PASSAGE DU DOCUMENT
○ ○ ○

Après un été 2022 caniculaire et un mois d’octobre estival, nous avons appris à côtoyer le mot « sécheresse ». Mais avons-nous bien compris ce qu’il signifie et quelles sont ses conséquences, même en hiver ?
Quoi ? Un sujet sur la sécheresse alors qu’il pleut ? Vous êtes pas un peu à la bourre chez Far Ouest ? Eh non ! L’ardoise des sécheresses ne s’efface pas magiquement dès le 21 septembre.
Dans ce numéro, on va essayer de comprendre ce qu’est une sécheresse et ses conséquences sur votre quotidien ; chiffrer l’économie d’eau du pipi sous la douche ; et plonger dans la guerre de l’eau en Charente.
Cette newsletter a été envoyée le 13 septembre 2022 aux inscrit·es à la newsletter.
Le coup de loupe
Est-ce qu’on va toujours avoir de l’eau au robinet ?
En France, la sécheresse de cet été a trois principales causes : de grosses chaleurs, peu de pluie, et une trop grande utilisation de l’eau. Le principal problème, c’est que la sécheresse affecte les nappes phréatiques. Ce sont elles qui fournissent 96% de l’eau potable en Gironde. Donc, quand leur niveau baisse, nos ressources en eau potable aussi. Et quand on ne la pompe pas dans les nappes, l’eau potable que l’on boit vient des cours d’eau, comme à Agen avec la Garonne. Dans ce cas, la sécheresse peut aussi nous rendre malades, en contaminant le réseau d’eau potable : « Plus il fait chaud, plus le risque de développement de bactéries augmente, et peut contaminer l’eau du robinet », explique Nicolas Lyonnet, responsable à Eau de Garonne.
Quelles conséquences dans nos assiettes ?
L’été, 80 % de la consommation d’eau est consacrée à l’agriculture. La sécheresse va donc logiquement avoir un impact direct sur ce que nous mangeons. Du côté des productions végétales, le maïs et les pommes de terre sont les grands perdants : s’il est encore trop tôt pour tirer un bilan définitif, la récolte du maïs grain étant en cours, les agriculteurs de Nouvelle-Aquitaine tablent déjà sur une baisse de 20% à 40% de leur rendements. Dans les Landes, qui assure la moitié de la production de maïs de la région, certains parlent même de 70% de pertes.

○ ○ ○

EXTRAIT DE DONNÉES
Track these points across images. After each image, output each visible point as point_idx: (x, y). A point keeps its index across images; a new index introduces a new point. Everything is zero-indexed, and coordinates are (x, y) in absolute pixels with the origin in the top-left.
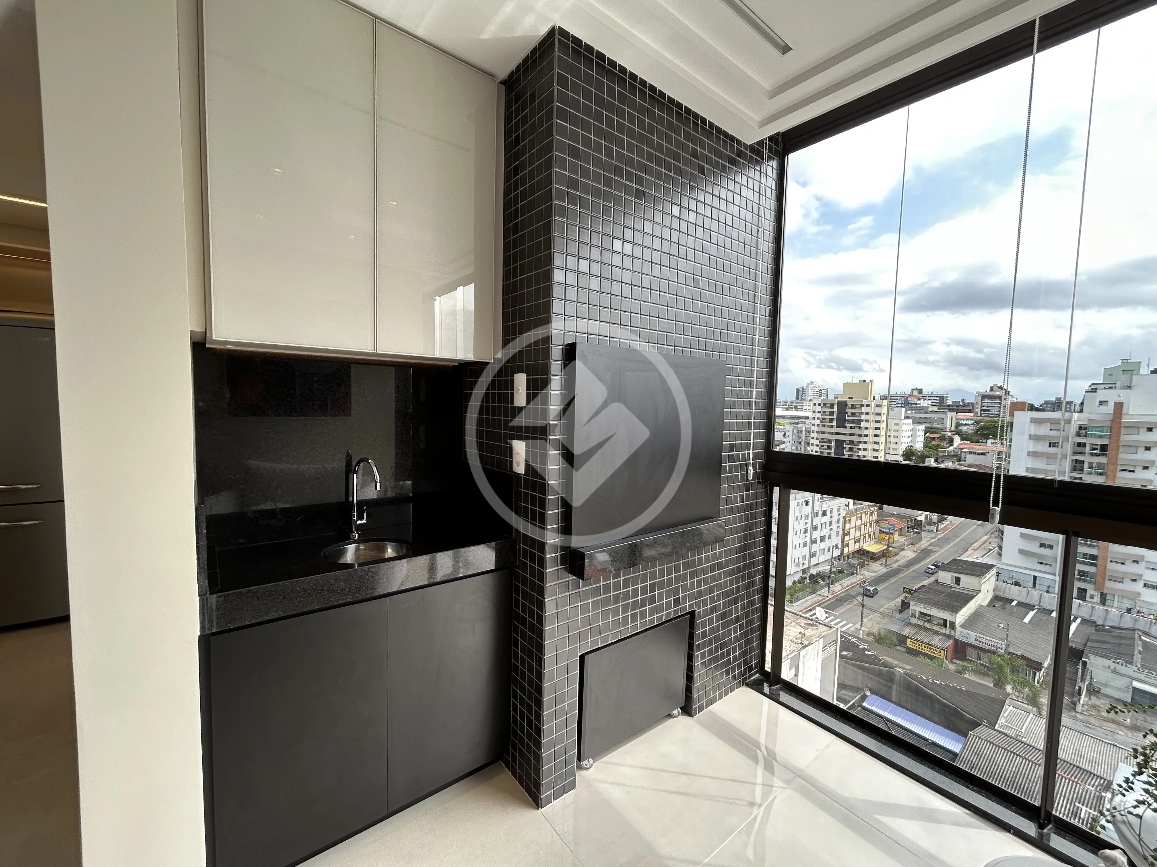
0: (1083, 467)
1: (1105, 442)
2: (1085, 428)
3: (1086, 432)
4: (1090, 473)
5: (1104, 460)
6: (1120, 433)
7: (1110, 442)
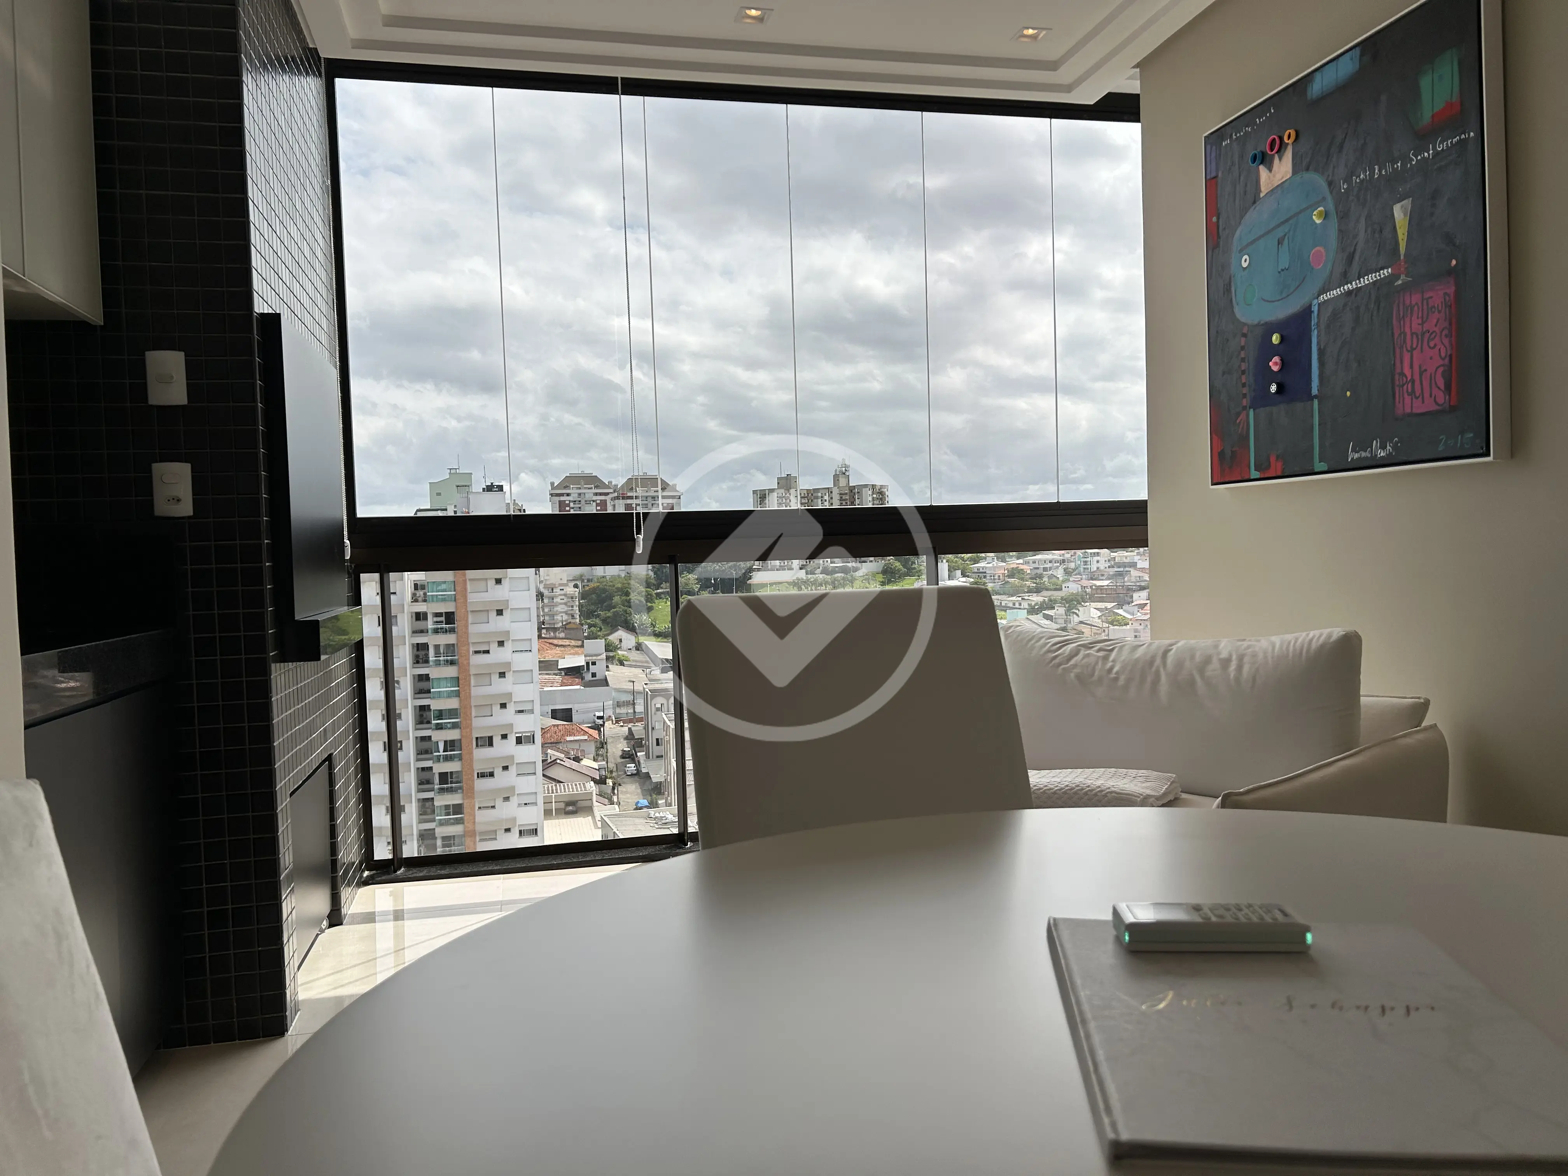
0: (427, 655)
1: (449, 607)
2: (423, 587)
3: (425, 594)
4: (438, 663)
5: (451, 639)
6: (466, 589)
7: (456, 607)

○ ○ ○

Pouvez-vous extraire sans rien modifier, dans la newsletter sur la sécheresse, tout ce qui va de « Quoi ? Un sujet » jusqu'à « au robinet ? » ?

Quoi ? Un sujet sur la sécheresse alors qu’il pleut ? Vous êtes pas un peu à la bourre chez Far Ouest ? Eh non ! L’ardoise des sécheresses ne s’efface pas magiquement dès le 21 septembre.
Dans ce numéro, on va essayer de comprendre ce qu’est une sécheresse et ses conséquences sur votre quotidien ; chiffrer l’économie d’eau du pipi sous la douche ; et plonger dans la guerre de l’eau en Charente.
Cette newsletter a été envoyée le 13 septembre 2022 aux inscrit·es à la newsletter.
Le coup de loupe
Est-ce qu’on va toujours avoir de l’eau au robinet ?